> _AUFGABE_
Schreib den Abschnitt des Interviews, der mit den Worten „Lichtenstein: Die Erfahrung, dass“ beginnt und mit „singen zu dürfen.“ endet, noch einmal ab. Ersetze dabei „Gottesdienst“ durch „ein Gebet“.

> _ANGEZEIGTER TEXT_
/---
Lichtenstein: Die Erfahrung, dass man Leute über und mit einer Partie begeistern und bewegen kann, bis hin zum Weinen. Dass man es gern tut, das ist das Wichtigste dabei. Dass es Spass macht. Genau das ist es, was mich an diesem Beruf fasziniert. Wenn man Leichtigkeit im Ausüben des Berufes empfinden kann, ist das ein Geschenk. Für mich ist dieser Beruf, entschuldigen Sie, wenn ich das sage, wie Gottesdienst: Ich gehe nicht auf die Bühne und sage, ich singe für das Publikum, damit sie mich beklatschen. Natürlich versuche ich es gut zu machen, aber dass es geht, dass es funktionieren kann, das kommt von oben. Diese wunderbare Musik singen zu dürfen, ist für mich einfach nicht selbstverständlich. Es ist ein unbeschreibliches Erlebnis Verdi, Puccini und Mozart singen zu dürfen.
Frage: Wie verkraftet man Enttäuschungen?
\---
> _QUELLENANGABEN_
/---
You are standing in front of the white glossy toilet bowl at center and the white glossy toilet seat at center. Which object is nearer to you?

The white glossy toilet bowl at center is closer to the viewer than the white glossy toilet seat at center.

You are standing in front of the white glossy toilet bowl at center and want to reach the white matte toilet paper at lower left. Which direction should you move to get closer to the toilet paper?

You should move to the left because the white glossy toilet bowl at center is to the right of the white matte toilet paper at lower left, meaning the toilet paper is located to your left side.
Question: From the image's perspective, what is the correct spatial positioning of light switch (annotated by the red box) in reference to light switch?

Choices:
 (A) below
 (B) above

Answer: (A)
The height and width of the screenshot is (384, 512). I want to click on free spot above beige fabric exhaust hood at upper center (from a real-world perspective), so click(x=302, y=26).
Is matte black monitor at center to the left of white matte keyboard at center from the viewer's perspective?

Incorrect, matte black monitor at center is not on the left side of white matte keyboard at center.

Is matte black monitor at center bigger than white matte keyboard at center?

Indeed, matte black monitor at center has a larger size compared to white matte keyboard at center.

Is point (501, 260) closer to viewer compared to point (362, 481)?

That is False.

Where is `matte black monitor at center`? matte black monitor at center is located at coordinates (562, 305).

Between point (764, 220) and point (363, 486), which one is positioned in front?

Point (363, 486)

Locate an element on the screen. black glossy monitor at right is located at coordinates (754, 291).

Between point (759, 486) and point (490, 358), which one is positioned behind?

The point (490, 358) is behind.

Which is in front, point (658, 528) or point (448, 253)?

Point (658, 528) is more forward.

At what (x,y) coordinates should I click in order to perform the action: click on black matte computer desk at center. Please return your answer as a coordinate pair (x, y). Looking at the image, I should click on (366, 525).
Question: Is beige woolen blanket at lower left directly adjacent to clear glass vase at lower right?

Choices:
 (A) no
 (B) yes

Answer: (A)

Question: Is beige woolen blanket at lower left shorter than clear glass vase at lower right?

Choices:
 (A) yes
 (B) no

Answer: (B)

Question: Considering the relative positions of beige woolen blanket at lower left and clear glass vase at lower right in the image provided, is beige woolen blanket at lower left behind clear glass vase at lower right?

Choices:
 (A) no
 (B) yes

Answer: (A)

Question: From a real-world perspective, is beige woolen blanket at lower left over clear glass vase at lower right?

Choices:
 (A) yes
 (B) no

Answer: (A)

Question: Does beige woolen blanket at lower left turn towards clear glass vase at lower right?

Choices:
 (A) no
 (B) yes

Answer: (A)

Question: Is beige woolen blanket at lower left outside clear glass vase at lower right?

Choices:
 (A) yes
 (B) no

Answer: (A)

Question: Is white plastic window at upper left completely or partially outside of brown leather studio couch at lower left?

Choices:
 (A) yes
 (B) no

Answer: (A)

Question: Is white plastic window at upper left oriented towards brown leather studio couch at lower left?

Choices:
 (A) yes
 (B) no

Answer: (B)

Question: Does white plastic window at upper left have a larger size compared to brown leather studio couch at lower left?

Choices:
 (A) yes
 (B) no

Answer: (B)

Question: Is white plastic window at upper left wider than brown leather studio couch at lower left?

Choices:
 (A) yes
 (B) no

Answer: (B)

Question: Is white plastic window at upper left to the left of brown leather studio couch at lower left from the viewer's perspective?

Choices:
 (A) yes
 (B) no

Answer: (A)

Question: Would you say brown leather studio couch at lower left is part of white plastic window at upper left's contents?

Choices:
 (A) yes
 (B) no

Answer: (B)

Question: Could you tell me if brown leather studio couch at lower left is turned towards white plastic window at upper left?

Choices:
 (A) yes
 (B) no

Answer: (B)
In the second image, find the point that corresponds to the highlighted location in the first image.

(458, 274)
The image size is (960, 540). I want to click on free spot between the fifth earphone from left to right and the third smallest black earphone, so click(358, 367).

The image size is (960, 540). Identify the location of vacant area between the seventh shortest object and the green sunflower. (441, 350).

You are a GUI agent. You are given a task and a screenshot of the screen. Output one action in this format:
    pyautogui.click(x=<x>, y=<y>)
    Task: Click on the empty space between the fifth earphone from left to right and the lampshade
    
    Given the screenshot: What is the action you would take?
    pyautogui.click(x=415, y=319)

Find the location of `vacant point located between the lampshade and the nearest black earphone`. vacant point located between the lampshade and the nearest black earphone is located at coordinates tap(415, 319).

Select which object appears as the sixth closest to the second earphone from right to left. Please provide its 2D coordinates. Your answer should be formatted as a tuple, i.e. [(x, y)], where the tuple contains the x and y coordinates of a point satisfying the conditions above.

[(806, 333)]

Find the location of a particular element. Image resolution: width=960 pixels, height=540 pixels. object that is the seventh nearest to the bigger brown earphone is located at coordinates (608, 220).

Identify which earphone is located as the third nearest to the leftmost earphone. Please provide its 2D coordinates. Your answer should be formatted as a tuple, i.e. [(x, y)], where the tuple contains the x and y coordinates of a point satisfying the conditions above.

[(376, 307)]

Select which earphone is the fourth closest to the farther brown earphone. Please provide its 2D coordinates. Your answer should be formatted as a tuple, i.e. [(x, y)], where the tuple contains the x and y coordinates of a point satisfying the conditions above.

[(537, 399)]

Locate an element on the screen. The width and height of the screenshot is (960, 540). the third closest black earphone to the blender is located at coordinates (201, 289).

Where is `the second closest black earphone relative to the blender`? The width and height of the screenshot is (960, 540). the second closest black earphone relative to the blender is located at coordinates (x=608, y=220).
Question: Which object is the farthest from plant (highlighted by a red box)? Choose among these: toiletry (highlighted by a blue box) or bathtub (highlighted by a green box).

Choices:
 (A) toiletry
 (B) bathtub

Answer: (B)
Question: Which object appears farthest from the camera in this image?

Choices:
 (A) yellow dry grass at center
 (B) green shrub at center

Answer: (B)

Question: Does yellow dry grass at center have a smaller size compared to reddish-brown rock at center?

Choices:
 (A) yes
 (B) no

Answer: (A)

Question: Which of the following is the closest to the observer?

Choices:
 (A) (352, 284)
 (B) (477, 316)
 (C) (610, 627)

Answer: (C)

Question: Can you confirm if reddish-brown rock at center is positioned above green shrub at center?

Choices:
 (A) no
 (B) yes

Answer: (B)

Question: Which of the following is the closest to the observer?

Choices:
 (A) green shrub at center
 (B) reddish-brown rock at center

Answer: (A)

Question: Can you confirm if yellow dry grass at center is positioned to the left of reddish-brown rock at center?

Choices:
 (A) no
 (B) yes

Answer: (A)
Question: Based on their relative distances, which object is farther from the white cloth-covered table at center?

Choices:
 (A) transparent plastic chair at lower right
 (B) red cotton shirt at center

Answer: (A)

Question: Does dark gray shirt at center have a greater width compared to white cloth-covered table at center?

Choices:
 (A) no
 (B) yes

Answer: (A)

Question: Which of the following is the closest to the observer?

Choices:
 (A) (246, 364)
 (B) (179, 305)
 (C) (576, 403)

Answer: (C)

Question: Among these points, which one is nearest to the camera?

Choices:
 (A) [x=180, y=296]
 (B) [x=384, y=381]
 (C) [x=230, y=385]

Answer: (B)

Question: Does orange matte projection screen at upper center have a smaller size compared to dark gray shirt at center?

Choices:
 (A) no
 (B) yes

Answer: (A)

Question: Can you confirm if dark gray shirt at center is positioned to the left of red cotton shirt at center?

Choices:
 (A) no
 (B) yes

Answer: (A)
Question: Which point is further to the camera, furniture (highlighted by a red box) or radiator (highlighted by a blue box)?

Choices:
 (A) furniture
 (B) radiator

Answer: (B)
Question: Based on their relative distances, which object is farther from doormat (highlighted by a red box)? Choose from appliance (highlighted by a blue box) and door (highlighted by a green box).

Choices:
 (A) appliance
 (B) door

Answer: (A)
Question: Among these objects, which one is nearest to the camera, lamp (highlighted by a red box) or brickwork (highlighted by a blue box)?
\---
> _GELÖSTE AUFGABE_
Lichtenstein: Die Erfahrung, dass man Leute über und mit einer Partie begeistern und bewegen kann, bis hin zum Weinen. Dass man es gern tut, das ist das Wichtigste dabei. Dass es Spass macht. Genau das ist es, was mich an diesem Beruf fasziniert. Wenn man Leichtigkeit im Ausüben des Berufes empfinden kann, ist das ein Geschenk. Für mich ist dieser Beruf, entschuldigen Sie, wenn ich das sage, wie ein Gebet: Ich gehe nicht auf die Bühne und sage, ich singe für das Publikum, damit sie mich beklatschen. Natürlich versuche ich es gut zu machen, aber dass es geht, dass es funktionieren kann, das kommt von oben. Diese wunderbare Musik singen zu dürfen, ist für mich einfach nicht selbstverständlich. Es ist ein unbeschreibliches Erlebnis Verdi, Puccini und Mozart singen zu dürfen.